### Work to complete:
Reproduce all of the data exactly.

····················

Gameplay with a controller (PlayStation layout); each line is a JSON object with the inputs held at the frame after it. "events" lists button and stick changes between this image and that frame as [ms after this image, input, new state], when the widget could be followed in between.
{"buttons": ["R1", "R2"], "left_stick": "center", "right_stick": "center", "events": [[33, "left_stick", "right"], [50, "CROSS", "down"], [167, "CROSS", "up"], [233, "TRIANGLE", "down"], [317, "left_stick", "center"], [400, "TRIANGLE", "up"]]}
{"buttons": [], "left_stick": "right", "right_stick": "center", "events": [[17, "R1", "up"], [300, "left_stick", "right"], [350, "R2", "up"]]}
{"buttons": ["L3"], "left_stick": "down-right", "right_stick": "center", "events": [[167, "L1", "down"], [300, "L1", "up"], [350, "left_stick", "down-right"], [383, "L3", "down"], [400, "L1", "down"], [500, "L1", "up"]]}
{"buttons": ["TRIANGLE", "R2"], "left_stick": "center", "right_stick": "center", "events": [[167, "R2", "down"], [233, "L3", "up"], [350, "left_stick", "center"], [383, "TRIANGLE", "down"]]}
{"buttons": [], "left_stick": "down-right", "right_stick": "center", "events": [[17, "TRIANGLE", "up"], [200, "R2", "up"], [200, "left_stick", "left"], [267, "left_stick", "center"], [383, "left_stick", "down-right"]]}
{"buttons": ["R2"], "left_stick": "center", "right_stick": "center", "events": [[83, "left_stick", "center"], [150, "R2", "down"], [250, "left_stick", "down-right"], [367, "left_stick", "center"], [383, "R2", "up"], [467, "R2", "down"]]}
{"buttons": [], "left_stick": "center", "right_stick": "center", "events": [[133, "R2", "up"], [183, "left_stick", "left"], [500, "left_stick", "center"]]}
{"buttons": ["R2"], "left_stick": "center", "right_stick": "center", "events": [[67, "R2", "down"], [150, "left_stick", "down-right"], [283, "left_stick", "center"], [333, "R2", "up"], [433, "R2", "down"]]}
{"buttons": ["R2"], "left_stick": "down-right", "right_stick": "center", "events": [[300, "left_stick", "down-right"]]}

····················

### Response area:
Gameplay with a controller (PlayStation layout); each line is a JSON object with the inputs held at the frame after it. "events" lists button and stick changes between this image and that frame as [ms after this image, input, new state], when the widget could be followed in between.
{"buttons": ["R1", "R2"], "left_stick": "center", "right_stick": "center", "events": [[33, "left_stick", "right"], [50, "CROSS", "down"], [167, "CROSS", "up"], [233, "TRIANGLE", "down"], [317, "left_stick", "center"], [400, "TRIANGLE", "up"]]}
{"buttons": [], "left_stick": "right", "right_stick": "center", "events": [[17, "R1", "up"], [300, "left_stick", "right"], [350, "R2", "up"]]}
{"buttons": ["L3"], "left_stick": "down-right", "right_stick": "center", "events": [[167, "L1", "down"], [300, "L1", "up"], [350, "left_stick", "down-right"], [383, "L3", "down"], [400, "L1", "down"], [500, "L1", "up"]]}
{"buttons": ["TRIANGLE", "R2"], "left_stick": "center", "right_stick": "center", "events": [[167, "R2", "down"], [233, "L3", "up"], [350, "left_stick", "center"], [383, "TRIANGLE", "down"]]}
{"buttons": [], "left_stick": "down-right", "right_stick": "center", "events": [[17, "TRIANGLE", "up"], [200, "R2", "up"], [200, "left_stick", "left"], [267, "left_stick", "center"], [383, "left_stick", "down-right"]]}
{"buttons": ["R2"], "left_stick": "center", "right_stick": "center", "events": [[83, "left_stick", "center"], [150, "R2", "down"], [250, "left_stick", "down-right"], [367, "left_stick", "center"], [383, "R2", "up"], [467, "R2", "down"]]}
{"buttons": [], "left_stick": "center", "right_stick": "center", "events": [[133, "R2", "up"], [183, "left_stick", "left"], [500, "left_stick", "center"]]}
{"buttons": ["R2"], "left_stick": "center", "right_stick": "center", "events": [[67, "R2", "down"], [150, "left_stick", "down-right"], [283, "left_stick", "center"], [333, "R2", "up"], [433, "R2", "down"]]}
{"buttons": ["R2"], "left_stick": "down-right", "right_stick": "center", "events": [[300, "left_stick", "down-right"]]}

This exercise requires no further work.